**Work request**
Print every row below verbatim, leaving out the pictures.
***
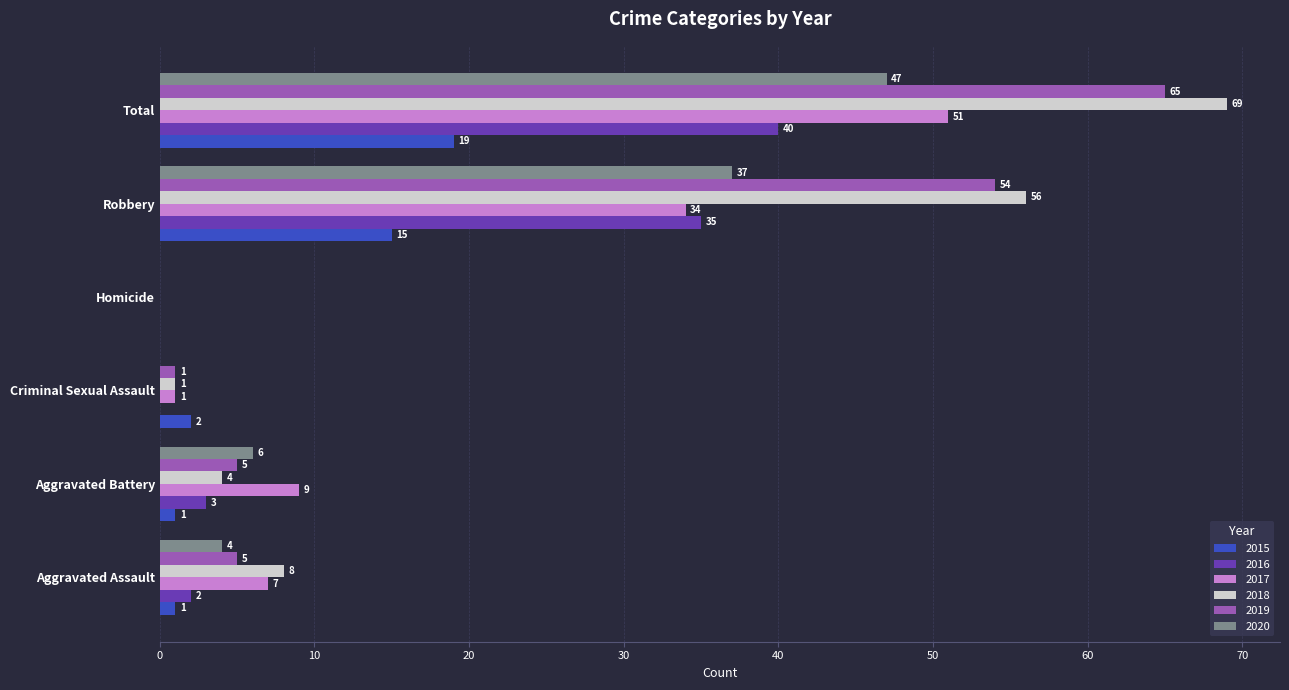

What value does the 2016 series have at Total, to the nearest 10?

40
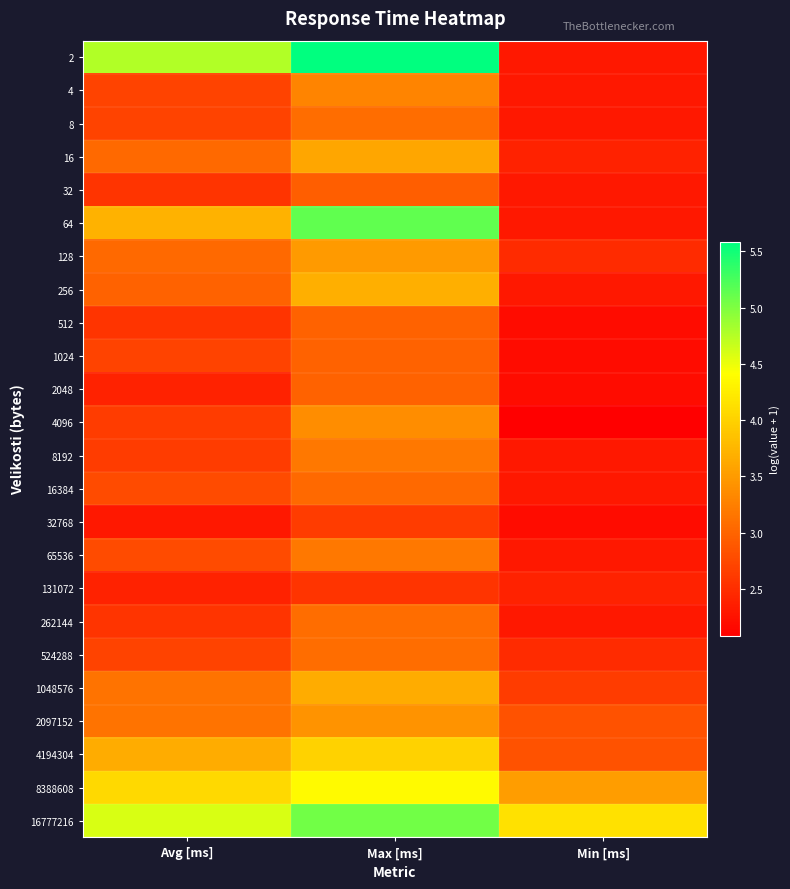

Rank the series at Min [ms] from highest to lowest value.

16777216, 8388608, 2097152, 4194304, 1048576, 128, 524288, 16, 131072, 2, 4, 8, 32, 64, 256, 8192, 16384, 65536, 262144, 512, 1024, 2048, 32768, 4096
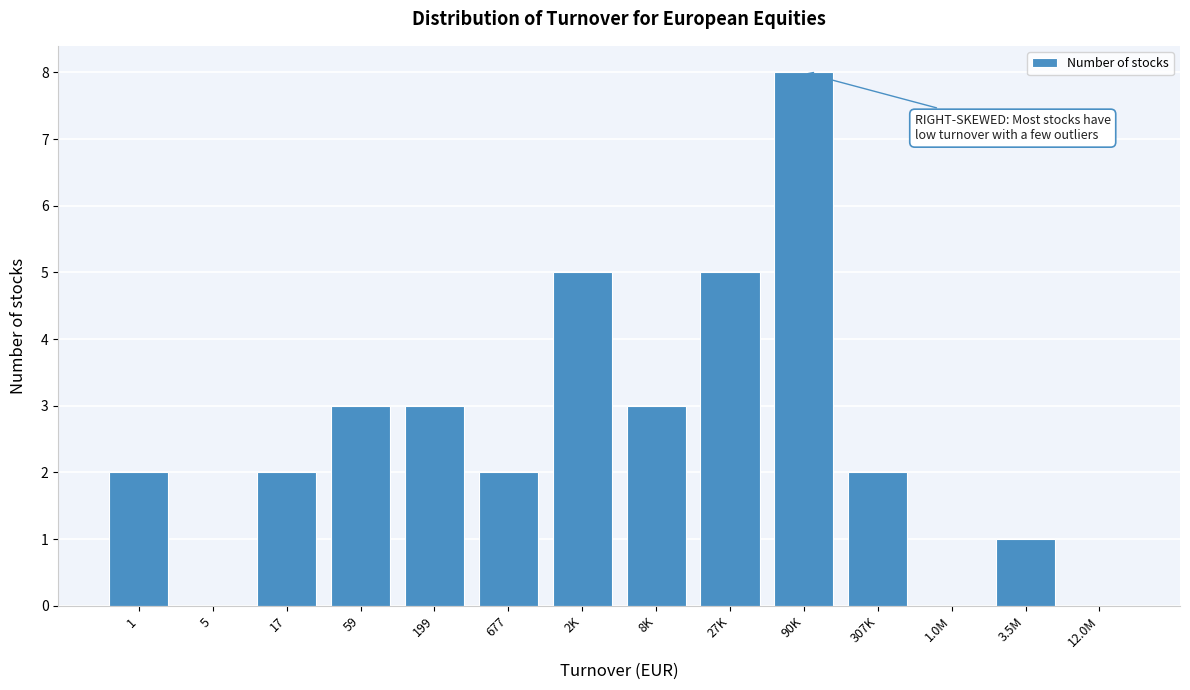

Reading left to right, extract all data points from this chart.

1=2	5=0	17=2	59=3	199=3	677=2	2K=5	8K=3	27K=5	90K=8	307K=2	1.0M=0	3.5M=1	12.0M=0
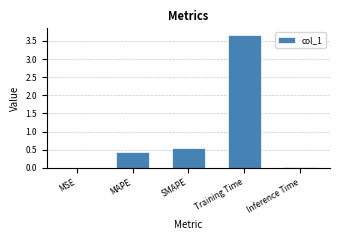

Where is the data nearest to the value 1?

SMAPE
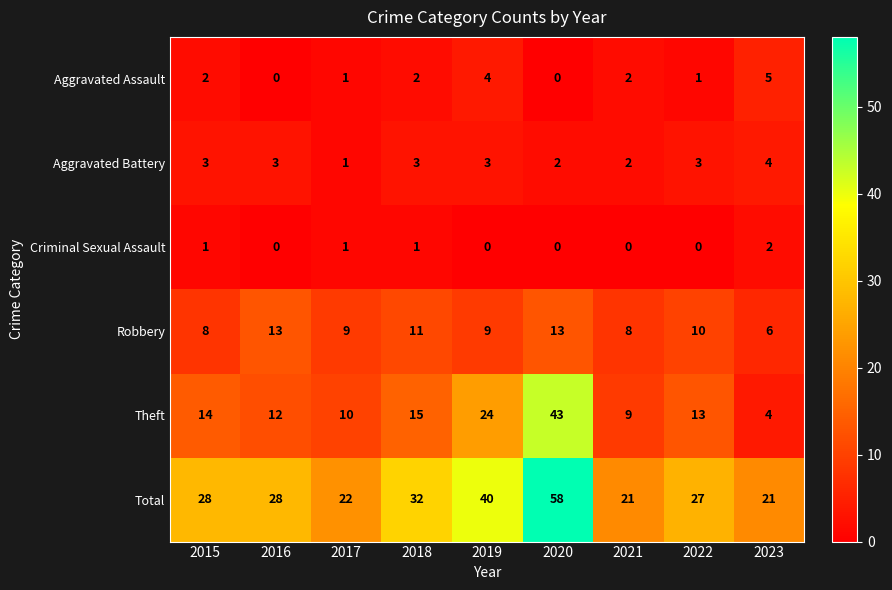

What is the sum of all Robbery values?

87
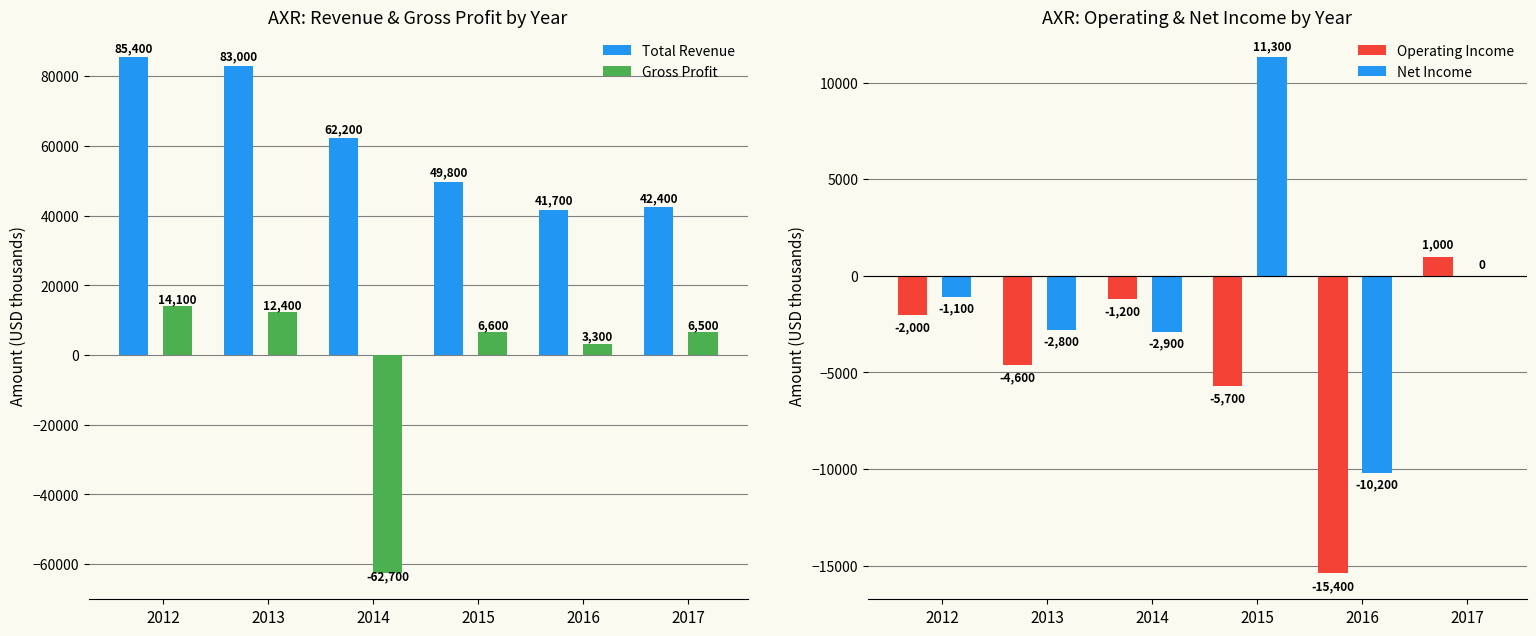

Is the value of Operating Income at 2017 greater than the value of Gross Profit at 2013?

No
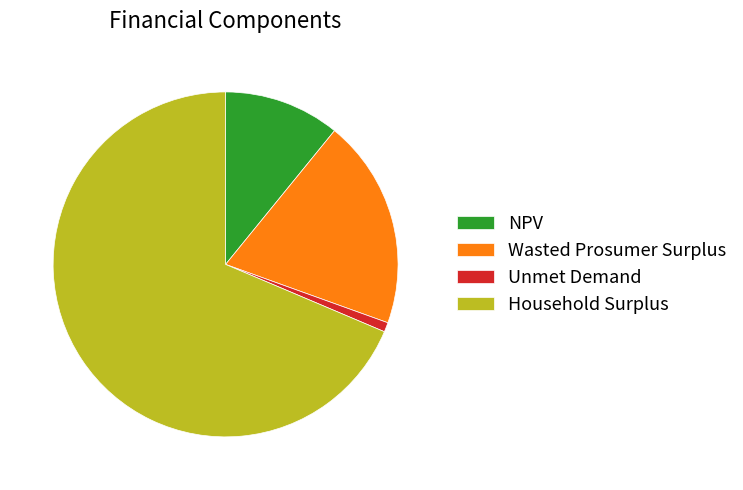

The NPV slice represents 11% of the pie. True or false?

True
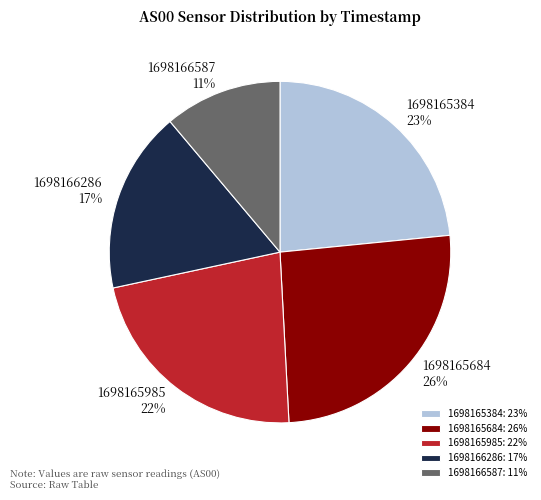

To the nearest percent, what is the difference between the largest and smallest slice percentages?

15%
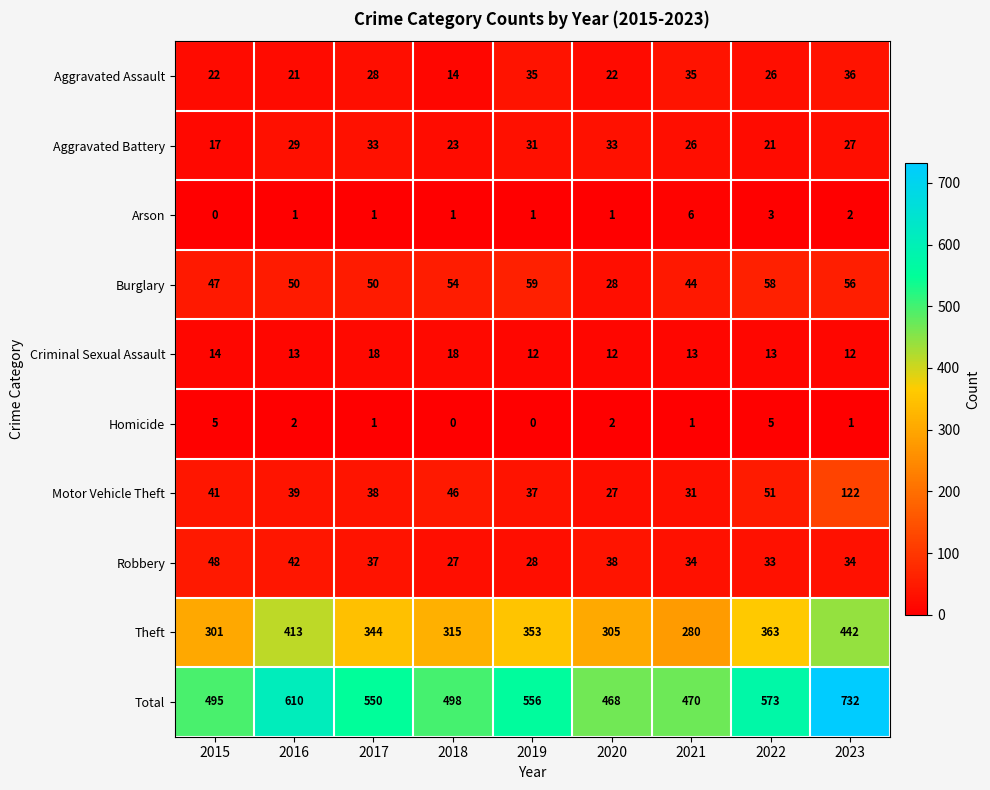

Between 2019 and 2022, which series saw the biggest shift?

Total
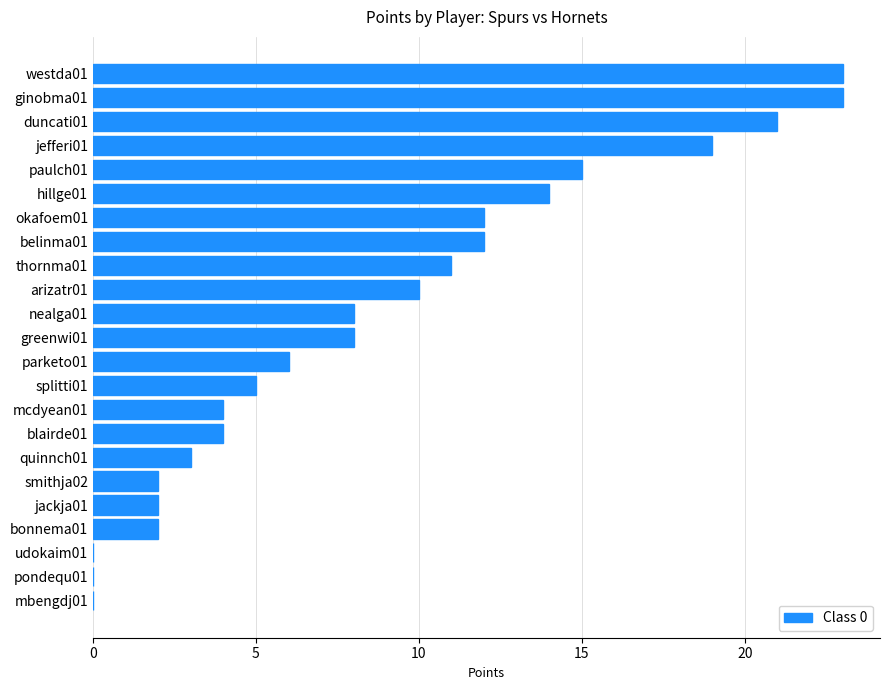

Does the chart contain stacked bars?

No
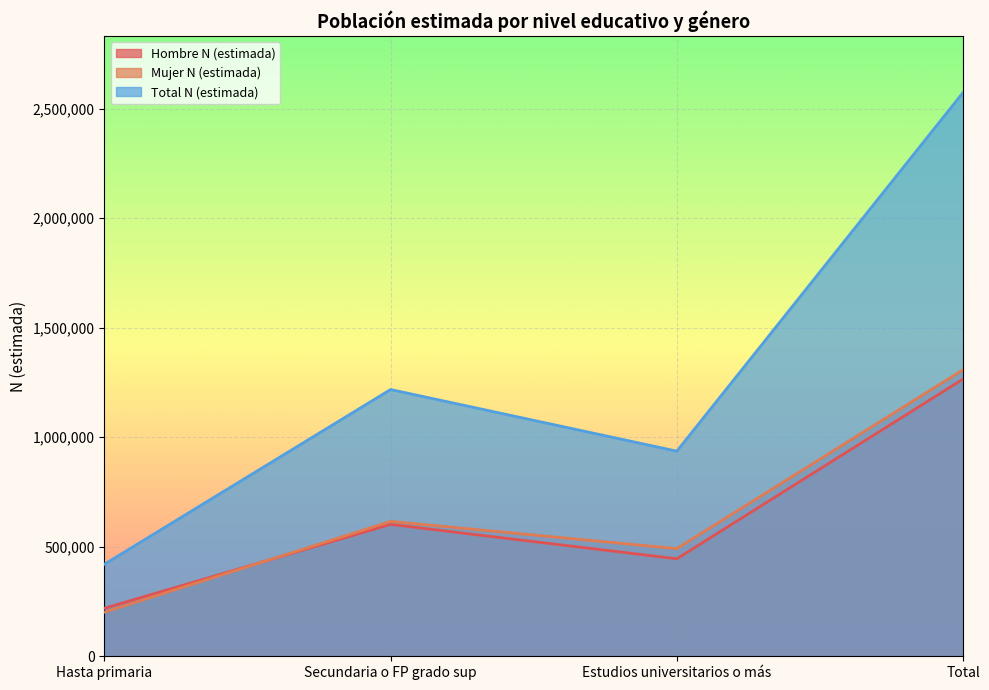

Between Total and Hasta primaria, which is larger?

Total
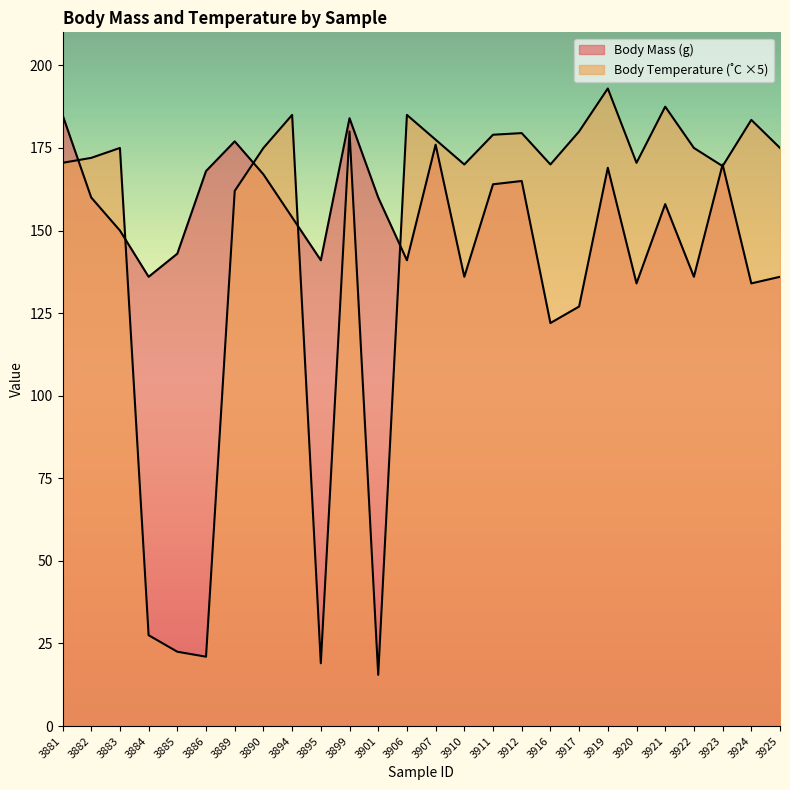

Reading left to right, list all the values displayed in this chart.

Body Mass (g): 3881=185.0	3882=160.0	3883=150.0	3884=136.0	3885=143.0	3886=168.0	3889=177.0	3890=167.0	3894=154.0	3895=141.0	3899=184.0	3901=160.0	3906=141.0	3907=176.0	3910=136.0	3911=164.0	3912=165.0	3916=122.0	3917=127.0	3919=169.0	3920=134.0	3921=158.0	3922=136.0	3923=170.0	3924=134.0	3925=136.0
Body Temperature: 3881=170.5	3882=172.0	3883=175.0	3884=27.5	3885=22.5	3886=21.0	3889=162.0	3890=175.0	3894=185.0	3895=19.0	3899=180.0	3901=15.5	3906=185.0	3907=177.5	3910=170.0	3911=179.0	3912=179.5	3916=170.0	3917=180.0	3919=193.0	3920=170.5	3921=187.5	3922=175.0	3923=169.5	3924=183.5	3925=175.0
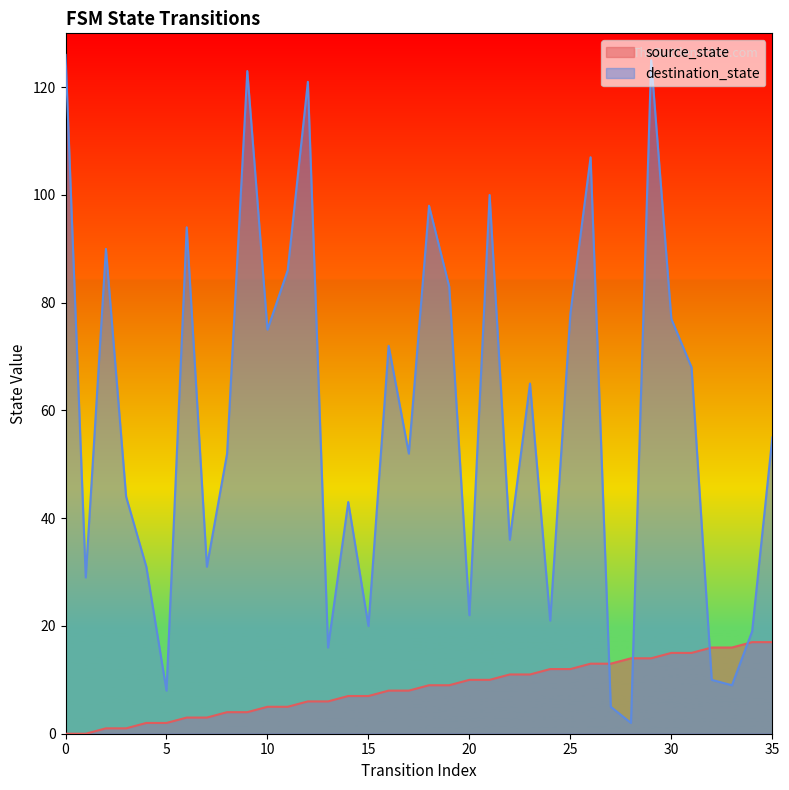

At which label does source_state first exceed 9?

20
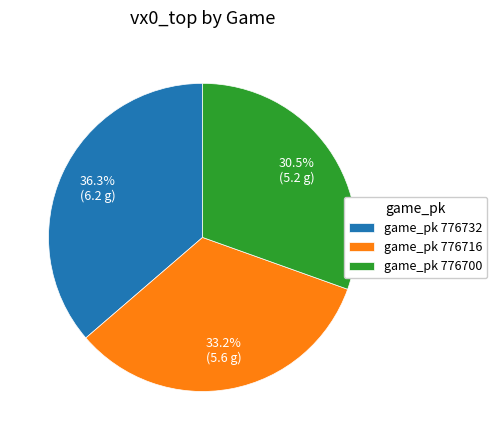

Between game_pk 776716 and game_pk 776700, which is larger?

game_pk 776716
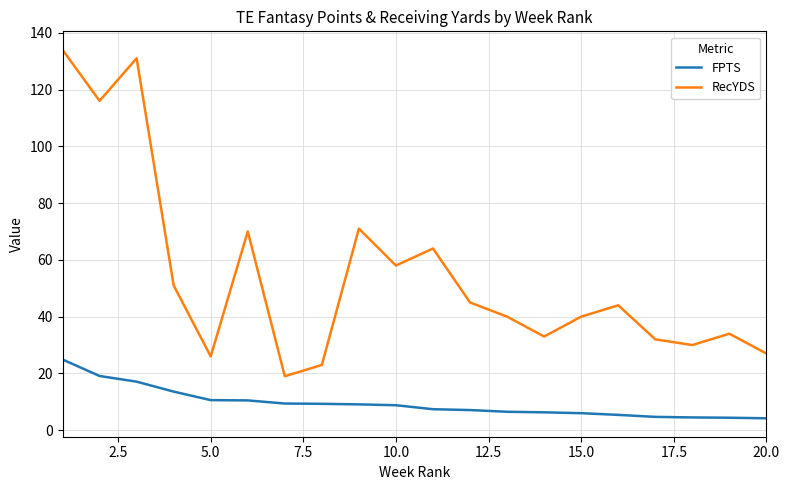

In RecYDS, how many points are lower than both neighbors (excluding endpoints)?

6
***
**Solution to this exercise**
What value does the 2016 series have at Total, to the nearest 10?

40

Rank the series at Min [ms] from highest to lowest value.

16777216, 8388608, 2097152, 4194304, 1048576, 128, 524288, 16, 131072, 2, 4, 8, 32, 64, 256, 8192, 16384, 65536, 262144, 512, 1024, 2048, 32768, 4096

Reading left to right, extract all data points from this chart.

1=2	5=0	17=2	59=3	199=3	677=2	2K=5	8K=3	27K=5	90K=8	307K=2	1.0M=0	3.5M=1	12.0M=0

Where is the data nearest to the value 1?

SMAPE

What is the sum of all Robbery values?

87

Is the value of Operating Income at 2017 greater than the value of Gross Profit at 2013?

No

The NPV slice represents 11% of the pie. True or false?

True

To the nearest percent, what is the difference between the largest and smallest slice percentages?

15%

Between 2019 and 2022, which series saw the biggest shift?

Total

Does the chart contain stacked bars?

No

Between Total and Hasta primaria, which is larger?

Total

Reading left to right, list all the values displayed in this chart.

Body Mass (g): 3881=185.0	3882=160.0	3883=150.0	3884=136.0	3885=143.0	3886=168.0	3889=177.0	3890=167.0	3894=154.0	3895=141.0	3899=184.0	3901=160.0	3906=141.0	3907=176.0	3910=136.0	3911=164.0	3912=165.0	3916=122.0	3917=127.0	3919=169.0	3920=134.0	3921=158.0	3922=136.0	3923=170.0	3924=134.0	3925=136.0
Body Temperature: 3881=170.5	3882=172.0	3883=175.0	3884=27.5	3885=22.5	3886=21.0	3889=162.0	3890=175.0	3894=185.0	3895=19.0	3899=180.0	3901=15.5	3906=185.0	3907=177.5	3910=170.0	3911=179.0	3912=179.5	3916=170.0	3917=180.0	3919=193.0	3920=170.5	3921=187.5	3922=175.0	3923=169.5	3924=183.5	3925=175.0

At which label does source_state first exceed 9?

20

Between game_pk 776716 and game_pk 776700, which is larger?

game_pk 776716

In RecYDS, how many points are lower than both neighbors (excluding endpoints)?

6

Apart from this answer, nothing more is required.